• _YOUR ASSIGNMENT_
Reproduce all of the entries below exactly, without images.

══ SOURCE MATERIAL

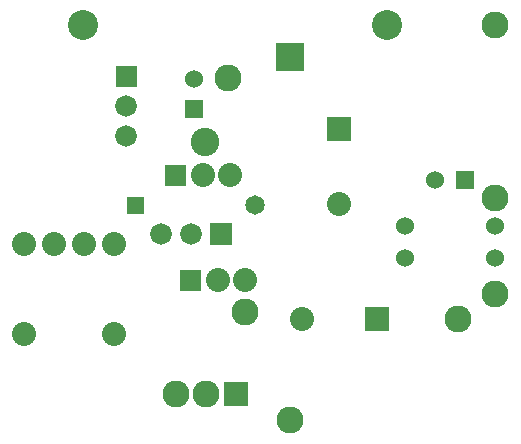
<source format=gtl>
G04 start of page 2 for group 0 idx 0 *
G04 Title: (unknown), top *
G04 Creator: pcb-gtk 20140316 *
G04 CreationDate: Tue 27 Oct 2015 07:07:31 AM GMT UTC *
G04 For: janik *
G04 Format: Gerber/RS-274X *
G04 PCB-Dimensions (mm): 45.72 38.10 *
G04 PCB-Coordinate-Origin: lower left *
%MOMM*%
%FSLAX43Y43*%
%LNGTL*%
%ADD28C,0.762*%
%ADD27C,1.194*%
%ADD26C,1.397*%
%ADD25C,0.889*%
%ADD24C,0.711*%
%ADD23C,1.016*%
%ADD22C,1.067*%
%ADD21C,0.965*%
%ADD20C,1.270*%
%ADD19C,1.143*%
%ADD18C,2.540*%
%ADD17C,1.651*%
%ADD16C,2.032*%
%ADD15C,2.413*%
%ADD14C,2.286*%
%ADD13C,1.829*%
%ADD12C,1.524*%
%ADD11C,0.002*%
G54D11*G36*
X16256Y29210D02*Y27686D01*
X17780D01*
Y29210D01*
X16256D01*
G37*
G54D12*X17018Y30988D03*
G54D11*G36*
X10389Y32156D02*Y30328D01*
X12217D01*
Y32156D01*
X10389D01*
G37*
G54D13*X11303Y28702D03*
Y26162D03*
G54D14*X19939Y31115D03*
G54D11*G36*
X23942Y34080D02*Y31667D01*
X26355D01*
Y34080D01*
X23942D01*
G37*
G54D15*X17964Y25690D03*
G54D14*X42545Y12827D03*
Y20955D03*
G54D12*X34925Y18542D03*
X42545D03*
X34925Y15875D03*
X42545D03*
G54D14*Y35560D03*
G54D11*G36*
X39243Y23241D02*Y21717D01*
X40767D01*
Y23241D01*
X39243D01*
G37*
G54D12*X37465Y22479D03*
G54D11*G36*
X28321Y27813D02*Y25781D01*
X30353D01*
Y27813D01*
X28321D01*
G37*
G54D16*X29337Y20447D03*
G54D14*X39370Y10668D03*
G54D11*G36*
X31496Y11684D02*Y9652D01*
X33528D01*
Y11684D01*
X31496D01*
G37*
G36*
X19558Y5334D02*Y3302D01*
X21590D01*
Y5334D01*
X19558D01*
G37*
G54D14*X18034Y4318D03*
X15494D03*
X25146Y2159D03*
G54D16*X26162Y10668D03*
X10287Y9398D03*
X2667D03*
G54D14*X21336Y11303D03*
G54D11*G36*
X14605Y23749D02*Y21971D01*
X16383D01*
Y23749D01*
X14605D01*
G37*
G54D13*X16764Y17907D03*
X14224D03*
G54D16*X17780Y22860D03*
X20066D03*
X10287Y17018D03*
X7747D03*
X5207D03*
X2667D03*
G54D11*G36*
X15875Y14859D02*Y13081D01*
X17653D01*
Y14859D01*
X15875D01*
G37*
G54D16*X19050Y13970D03*
X21336D03*
G54D11*G36*
X18390Y18821D02*Y16993D01*
X20218D01*
Y18821D01*
X18390D01*
G37*
G36*
X11366Y21018D02*Y19622D01*
X12764D01*
Y21018D01*
X11366D01*
G37*
G54D17*X22225Y20320D03*
G54D18*X7620Y35560D03*
X33401D03*
G54D19*G54D20*G54D21*G54D22*G54D23*G54D19*G54D23*G54D24*G54D23*G54D21*G54D25*G54D23*G54D25*G54D26*G54D20*G54D23*G54D25*G54D23*G54D27*G54D22*G54D23*G54D27*G54D22*G54D28*M02*

</source>
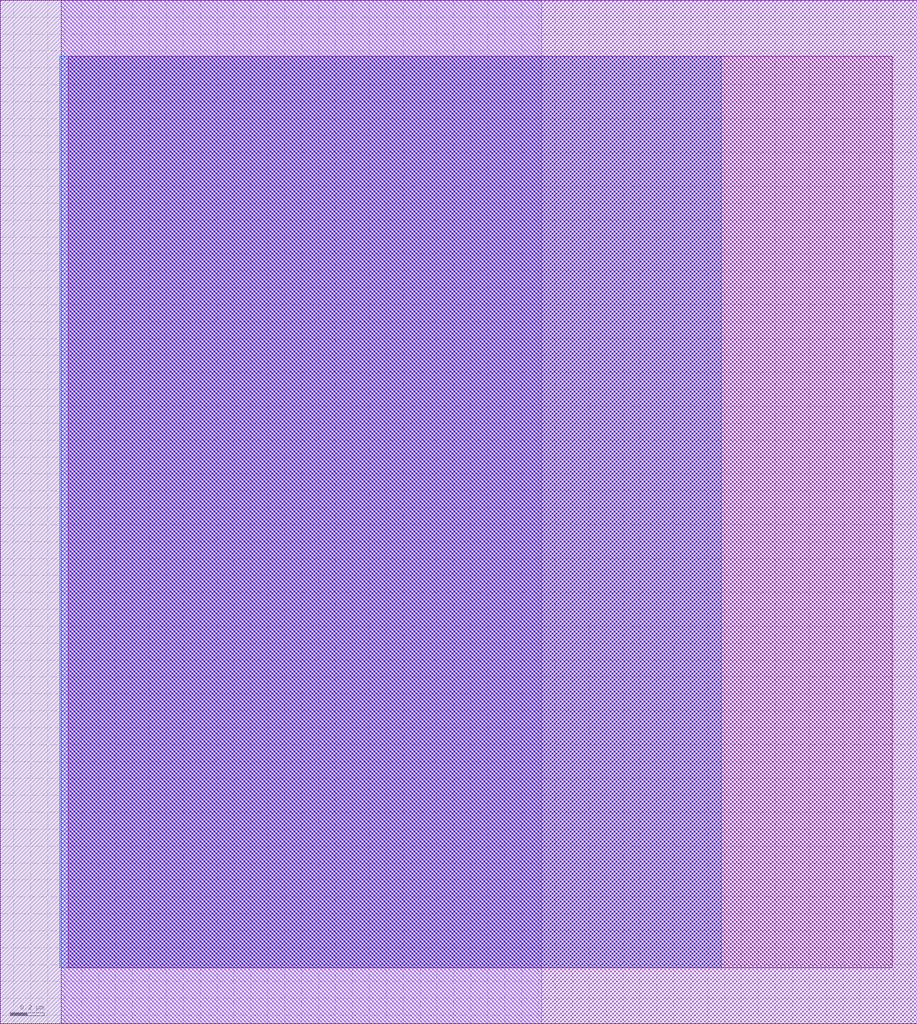
<source format=lef>
VERSION 5.7 ;
  NOWIREEXTENSIONATPIN ON ;
  DIVIDERCHAR "/" ;
  BUSBITCHARS "[]" ;
UNITS
  DATABASE MICRONS 200 ;
END UNITS

LAYER via2
  TYPE CUT ;
END via2

LAYER via
  TYPE CUT ;
END via

LAYER nwell
  TYPE MASTERSLICE ;
END nwell

LAYER via3
  TYPE CUT ;
END via3

LAYER pwell
  TYPE MASTERSLICE ;
END pwell

LAYER via4
  TYPE CUT ;
END via4

LAYER mcon
  TYPE CUT ;
END mcon

LAYER met6
  TYPE ROUTING ;
  WIDTH 0.030000 ;
  SPACING 0.040000 ;
  DIRECTION HORIZONTAL ;
END met6

LAYER met1
  TYPE ROUTING ;
  WIDTH 0.140000 ;
  SPACING 0.140000 ;
  DIRECTION HORIZONTAL ;
END met1

LAYER met3
  TYPE ROUTING ;
  WIDTH 0.300000 ;
  SPACING 0.300000 ;
  DIRECTION HORIZONTAL ;
END met3

LAYER met2
  TYPE ROUTING ;
  WIDTH 0.140000 ;
  SPACING 0.140000 ;
  DIRECTION HORIZONTAL ;
END met2

LAYER met4
  TYPE ROUTING ;
  WIDTH 0.300000 ;
  SPACING 0.300000 ;
  DIRECTION HORIZONTAL ;
END met4

LAYER met5
  TYPE ROUTING ;
  WIDTH 1.600000 ;
  SPACING 1.600000 ;
  DIRECTION HORIZONTAL ;
END met5

LAYER li1
  TYPE ROUTING ;
  WIDTH 0.170000 ;
  SPACING 0.170000 ;
  DIRECTION HORIZONTAL ;
END li1

MACRO sky130_hilas_DoubleTGate01
  CLASS BLOCK ;
  FOREIGN sky130_hilas_DoubleTGate01 ;
  ORIGIN -10.720 -0.050 ;
  SIZE 5.420 BY 6.050 ;
  OBS
      LAYER nwell ;
        RECT 10.720 0.050 13.920 6.100 ;
      LAYER li1 ;
        RECT 11.120 0.380 15.990 5.770 ;
      LAYER met1 ;
        RECT 11.080 0.050 16.140 6.100 ;
      LAYER met2 ;
        RECT 11.070 0.380 14.980 5.770 ;
  END
END sky130_hilas_DoubleTGate01
END LIBRARY


</source>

════

• _ANSWER TO THIS EXERCISE_
<source format=gtl>
G04 start of page 2 for group 0 idx 0 *
G04 Title: (unknown), top *
G04 Creator: pcb-gtk 20140316 *
G04 CreationDate: Tue 27 Oct 2015 07:07:31 AM GMT UTC *
G04 For: janik *
G04 Format: Gerber/RS-274X *
G04 PCB-Dimensions (mm): 45.72 38.10 *
G04 PCB-Coordinate-Origin: lower left *
%MOMM*%
%FSLAX43Y43*%
%LNGTL*%
%ADD28C,0.762*%
%ADD27C,1.194*%
%ADD26C,1.397*%
%ADD25C,0.889*%
%ADD24C,0.711*%
%ADD23C,1.016*%
%ADD22C,1.067*%
%ADD21C,0.965*%
%ADD20C,1.270*%
%ADD19C,1.143*%
%ADD18C,2.540*%
%ADD17C,1.651*%
%ADD16C,2.032*%
%ADD15C,2.413*%
%ADD14C,2.286*%
%ADD13C,1.829*%
%ADD12C,1.524*%
%ADD11C,0.002*%
G54D11*G36*
X16256Y29210D02*Y27686D01*
X17780D01*
Y29210D01*
X16256D01*
G37*
G54D12*X17018Y30988D03*
G54D11*G36*
X10389Y32156D02*Y30328D01*
X12217D01*
Y32156D01*
X10389D01*
G37*
G54D13*X11303Y28702D03*
Y26162D03*
G54D14*X19939Y31115D03*
G54D11*G36*
X23942Y34080D02*Y31667D01*
X26355D01*
Y34080D01*
X23942D01*
G37*
G54D15*X17964Y25690D03*
G54D14*X42545Y12827D03*
Y20955D03*
G54D12*X34925Y18542D03*
X42545D03*
X34925Y15875D03*
X42545D03*
G54D14*Y35560D03*
G54D11*G36*
X39243Y23241D02*Y21717D01*
X40767D01*
Y23241D01*
X39243D01*
G37*
G54D12*X37465Y22479D03*
G54D11*G36*
X28321Y27813D02*Y25781D01*
X30353D01*
Y27813D01*
X28321D01*
G37*
G54D16*X29337Y20447D03*
G54D14*X39370Y10668D03*
G54D11*G36*
X31496Y11684D02*Y9652D01*
X33528D01*
Y11684D01*
X31496D01*
G37*
G36*
X19558Y5334D02*Y3302D01*
X21590D01*
Y5334D01*
X19558D01*
G37*
G54D14*X18034Y4318D03*
X15494D03*
X25146Y2159D03*
G54D16*X26162Y10668D03*
X10287Y9398D03*
X2667D03*
G54D14*X21336Y11303D03*
G54D11*G36*
X14605Y23749D02*Y21971D01*
X16383D01*
Y23749D01*
X14605D01*
G37*
G54D13*X16764Y17907D03*
X14224D03*
G54D16*X17780Y22860D03*
X20066D03*
X10287Y17018D03*
X7747D03*
X5207D03*
X2667D03*
G54D11*G36*
X15875Y14859D02*Y13081D01*
X17653D01*
Y14859D01*
X15875D01*
G37*
G54D16*X19050Y13970D03*
X21336D03*
G54D11*G36*
X18390Y18821D02*Y16993D01*
X20218D01*
Y18821D01*
X18390D01*
G37*
G36*
X11366Y21018D02*Y19622D01*
X12764D01*
Y21018D01*
X11366D01*
G37*
G54D17*X22225Y20320D03*
G54D18*X7620Y35560D03*
X33401D03*
G54D19*G54D20*G54D21*G54D22*G54D23*G54D19*G54D23*G54D24*G54D23*G54D21*G54D25*G54D23*G54D25*G54D26*G54D20*G54D23*G54D25*G54D23*G54D27*G54D22*G54D23*G54D27*G54D22*G54D28*M02*

</source>
<source format=lef>
VERSION 5.7 ;
  NOWIREEXTENSIONATPIN ON ;
  DIVIDERCHAR "/" ;
  BUSBITCHARS "[]" ;
UNITS
  DATABASE MICRONS 200 ;
END UNITS

LAYER via2
  TYPE CUT ;
END via2

LAYER via
  TYPE CUT ;
END via

LAYER nwell
  TYPE MASTERSLICE ;
END nwell

LAYER via3
  TYPE CUT ;
END via3

LAYER pwell
  TYPE MASTERSLICE ;
END pwell

LAYER via4
  TYPE CUT ;
END via4

LAYER mcon
  TYPE CUT ;
END mcon

LAYER met6
  TYPE ROUTING ;
  WIDTH 0.030000 ;
  SPACING 0.040000 ;
  DIRECTION HORIZONTAL ;
END met6

LAYER met1
  TYPE ROUTING ;
  WIDTH 0.140000 ;
  SPACING 0.140000 ;
  DIRECTION HORIZONTAL ;
END met1

LAYER met3
  TYPE ROUTING ;
  WIDTH 0.300000 ;
  SPACING 0.300000 ;
  DIRECTION HORIZONTAL ;
END met3

LAYER met2
  TYPE ROUTING ;
  WIDTH 0.140000 ;
  SPACING 0.140000 ;
  DIRECTION HORIZONTAL ;
END met2

LAYER met4
  TYPE ROUTING ;
  WIDTH 0.300000 ;
  SPACING 0.300000 ;
  DIRECTION HORIZONTAL ;
END met4

LAYER met5
  TYPE ROUTING ;
  WIDTH 1.600000 ;
  SPACING 1.600000 ;
  DIRECTION HORIZONTAL ;
END met5

LAYER li1
  TYPE ROUTING ;
  WIDTH 0.170000 ;
  SPACING 0.170000 ;
  DIRECTION HORIZONTAL ;
END li1

MACRO sky130_hilas_DoubleTGate01
  CLASS BLOCK ;
  FOREIGN sky130_hilas_DoubleTGate01 ;
  ORIGIN -10.720 -0.050 ;
  SIZE 5.420 BY 6.050 ;
  OBS
      LAYER nwell ;
        RECT 10.720 0.050 13.920 6.100 ;
      LAYER li1 ;
        RECT 11.120 0.380 15.990 5.770 ;
      LAYER met1 ;
        RECT 11.080 0.050 16.140 6.100 ;
      LAYER met2 ;
        RECT 11.070 0.380 14.980 5.770 ;
  END
END sky130_hilas_DoubleTGate01
END LIBRARY


</source>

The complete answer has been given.